Compared to studies focusing on microscopic clones (17, 18), we find a significantly lower number of clonal expansions, even despite the fact that our scale is much larger and not restricted to a specific set of genes. While this result can be partially explained by our missing mutations in lowly expressed genes, it also suggests that the majority of clones remain microscopic and do not expand to a size that can currently be detected by bulk RNA-seq. In addition, while TP53 and NOTCH1 were the most mutated genes in our data with a relatively high allele fraction, their overall frequency was lower than previously observed in microscopic clones. This suggests that these gene mutations do not drive clonal growth beyond a certain size without additional genetic, epigenetic, or environmental contributions. Furthermore, it should be noted that we identified known driver genes in some clones but not in many others.
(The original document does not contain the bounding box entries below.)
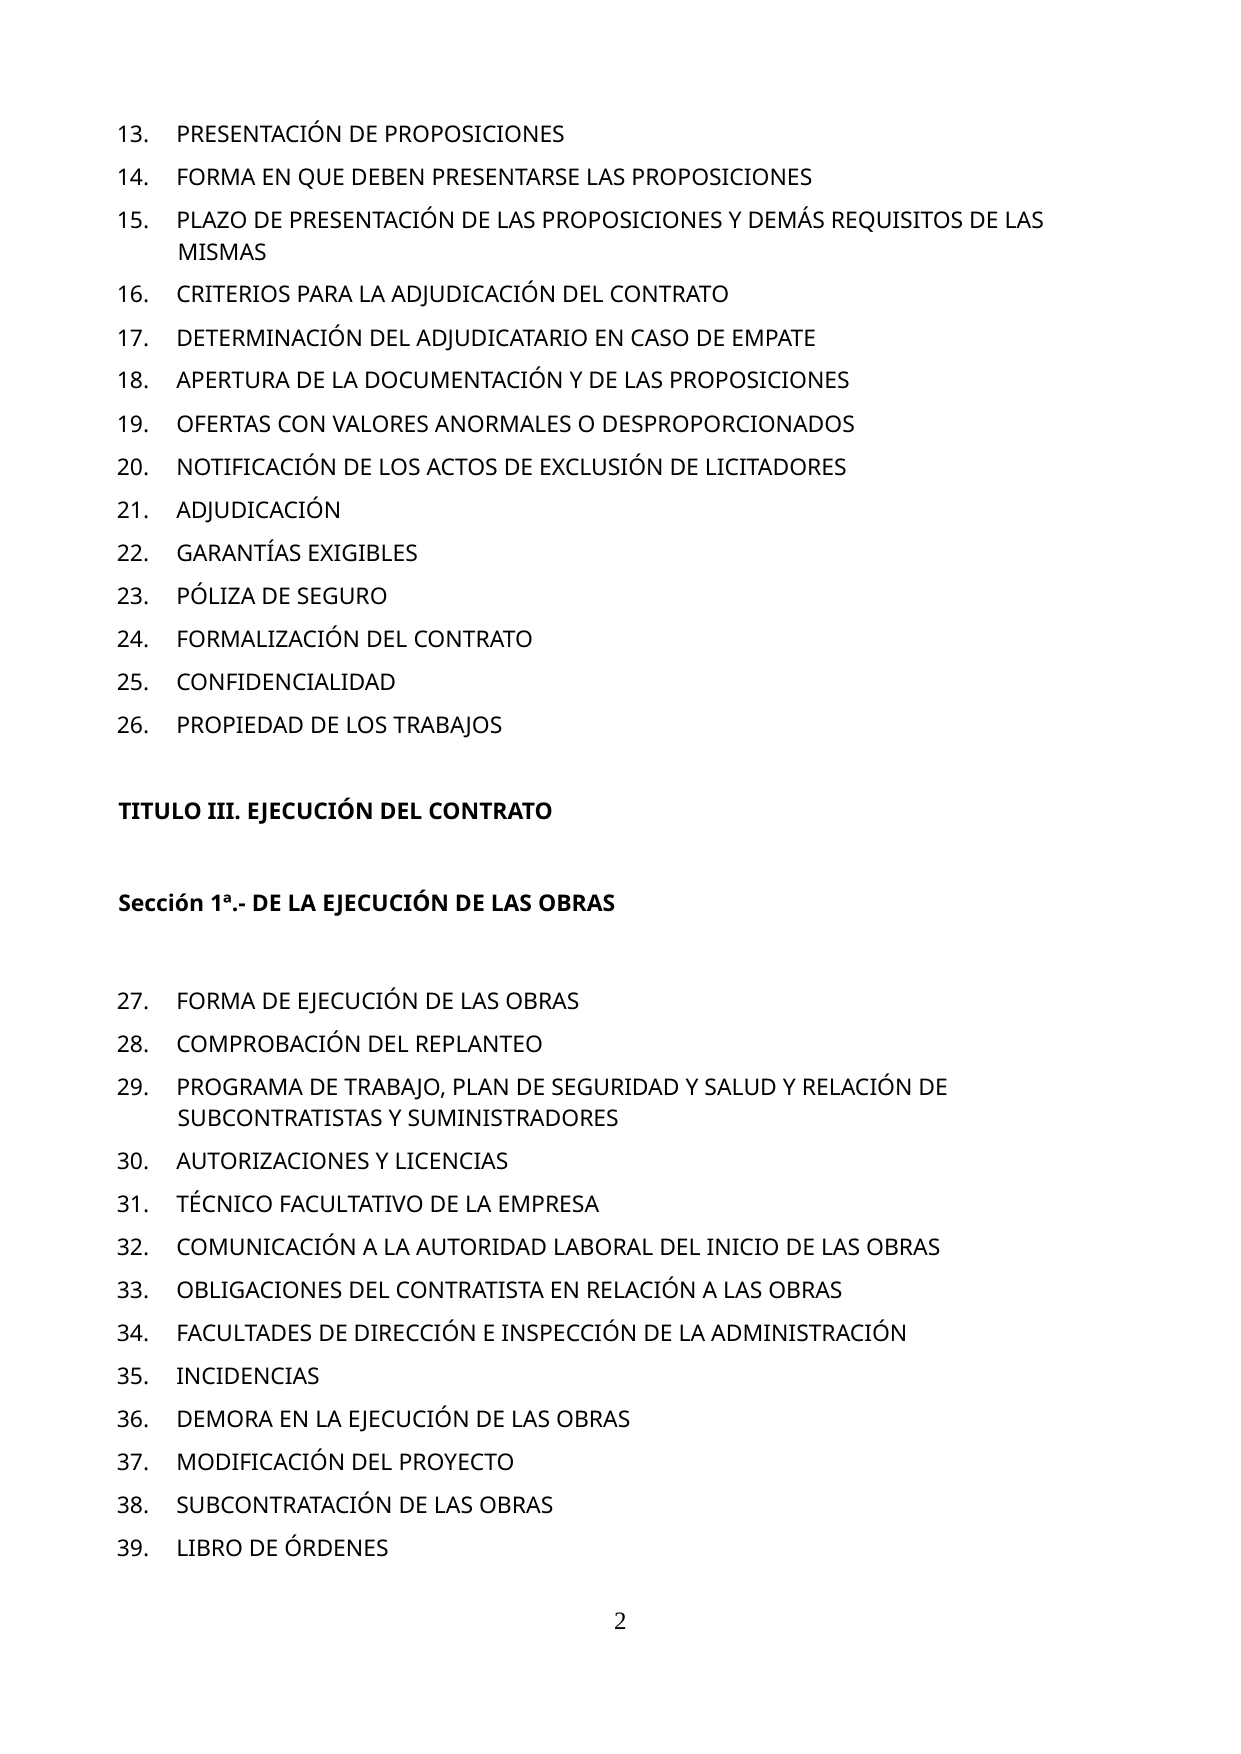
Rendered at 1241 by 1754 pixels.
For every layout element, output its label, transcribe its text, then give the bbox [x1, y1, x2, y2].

list FACULTADES DE DIRECCIÓN E INSPECCIÓN DE LA ADMINISTRACIÓN [117, 1317, 1122, 1348]
list PÓLIZA DE SEGURO [117, 579, 1122, 611]
list PROPIEDAD DE LOS TRABAJOS [117, 709, 1122, 740]
list COMPROBACIÓN DEL REPLANTEO [117, 1028, 1122, 1059]
list APERTURA DE LA DOCUMENTACIÓN Y DE LAS PROPOSICIONES [117, 364, 1122, 396]
list FORMA EN QUE DEBEN PRESENTARSE LAS PROPOSICIONES [117, 161, 1122, 192]
list LIBRO DE ÓRDENES [117, 1532, 1122, 1563]
list OFERTAS CON VALORES ANORMALES O DESPROPORCIONADOS [117, 407, 1122, 439]
list PROGRAMA DE TRABAJO, PLAN DE SEGURIDAD Y SALUD Y RELACIÓN DE SUBCONTRATISTAS Y SUMINISTRADORES [117, 1071, 1122, 1133]
list GARANTÍAS EXIGIBLES [117, 537, 1122, 568]
list AUTORIZACIONES Y LICENCIAS [117, 1145, 1122, 1176]
text Sección 1ª.- DE LA EJECUCIÓN DE LAS OBRAS [118, 887, 1122, 918]
list COMUNICACIÓN A LA AUTORIDAD LABORAL DEL INICIO DE LAS OBRAS [117, 1231, 1122, 1262]
list CONFIDENCIALIDAD [117, 666, 1122, 697]
list DETERMINACIÓN DEL ADJUDICATARIO EN CASO DE EMPATE [117, 321, 1122, 353]
list SUBCONTRATACIÓN DE LAS OBRAS [117, 1489, 1122, 1520]
list DEMORA EN LA EJECUCIÓN DE LAS OBRAS [117, 1403, 1122, 1434]
list OBLIGACIONES DEL CONTRATISTA EN RELACIÓN A LAS OBRAS [117, 1274, 1122, 1305]
list TÉCNICO FACULTATIVO DE LA EMPRESA [117, 1188, 1122, 1219]
text TITULO III. EJECUCIÓN DEL CONTRATO [118, 795, 1122, 826]
list CRITERIOS PARA LA ADJUDICACIÓN DEL CONTRATO [117, 278, 1122, 310]
list INCIDENCIAS [117, 1360, 1122, 1391]
list MODIFICACIÓN DEL PROYECTO [117, 1446, 1122, 1477]
list FORMALIZACIÓN DEL CONTRATO [117, 623, 1122, 654]
list ADJUDICACIÓN [117, 493, 1122, 525]
list FORMA DE EJECUCIÓN DE LAS OBRAS [117, 984, 1122, 1016]
list PRESENTACIÓN DE PROPOSICIONES [117, 118, 1122, 149]
list PLAZO DE PRESENTACIÓN DE LAS PROPOSICIONES Y DEMÁS REQUISITOS DE LAS MISMAS [117, 204, 1122, 267]
list NOTIFICACIÓN DE LOS ACTOS DE EXCLUSIÓN DE LICITADORES [117, 451, 1122, 482]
This observation may suggest that these clones do not have greater fitness and are the result of genetic drift. In this study, due to the non-trivial relation between variant allele fraction in RNA-seq and clone size, we have decided not to draw any conclusions from the distribution of allele fractions on selection beyond our findings for TP53 and NOTCH1. Large scale studies analyzing DNA sequencing data are needed to better distinguish selection vs. drift in macroscopic clones in normal tissues.

The overall low rate of cancer-related events in our data (<10%) most likely reflects both our detection sensitivity and the fact that we have analyzed only a single biopsy from each tissue type in each individual. Given previous results from deep sequencing on much smaller tissue biopsies (17, 18), it is reasonable to assume that we would have detected a larger number of somatic mutations across all normal tissues if we analyzed more biopsies from any given tissue type, and if those biopsies were more enriched with epithelial cells. This implies that while these macroscopic clones have expanded to the point of detection, they would remain harmless and may not develop into cancer until––and only if––additional transforming events occur. Also, the detection of hotspots and other mutations in cancer genes across various normal human tissues emphasizes the need for identifying drivers of the disease while considering the non-pathogenic landscape of mutations. Such findings may greatly impact the selection of therapeutic and vaccination targets.

Understanding the earliest genetic events that occur in human tissues may advance our understanding of aging and cancer. Therefore, initiatives such as the Pre-Cancer Genome Atlas (72) will significantly aid in our ability to detect and treat the disease in its early stages. As all individuals in this study are deceased, we cannot determine whether the detected clones would have eventually developed into cancer upon acquisition of additional genetic or epigenetic abnormalities. Studying clonal expansion of normal samples longitudinally as they progress from normal tissue to microscopic clones and finally to macroscopic clones will shed light on which of these pre-malignant lesions has the capacity to transform into cancer; moreover, such a longitudinal study can reveal the required combinations of genetic and/or epigenetic events needed for transformation.

Brief methods.

We developed a method, called RNA-MuTect, for identifying somatic mutations using a tissue RNA sample and its matched-normal DNA. RNA-MuTect includes several filtering steps designed for RNA sequences. RNA-MuTect was validated on both cancer and normal samples from The Cancer Genome Atlas (TCGA), wherein DNA and RNA were co-extracted from the same samples. A power analysis was performed to evaluate the statistical power of observing a mutation, given the mutation allele fraction and sequence coverage at the site. MutSigCV and SignatureAnalyzer (25, 26) were applied for identifying significantly mutated genes and mutational signatures, respectively. A context dependent dN/dS analysis was performed for identifying genes with an excessive number of protein-altering mutations. We applied HaplotypeCaller and fitted a beta distribution in order to detect events of allelic imbalance at the chromosome arm level.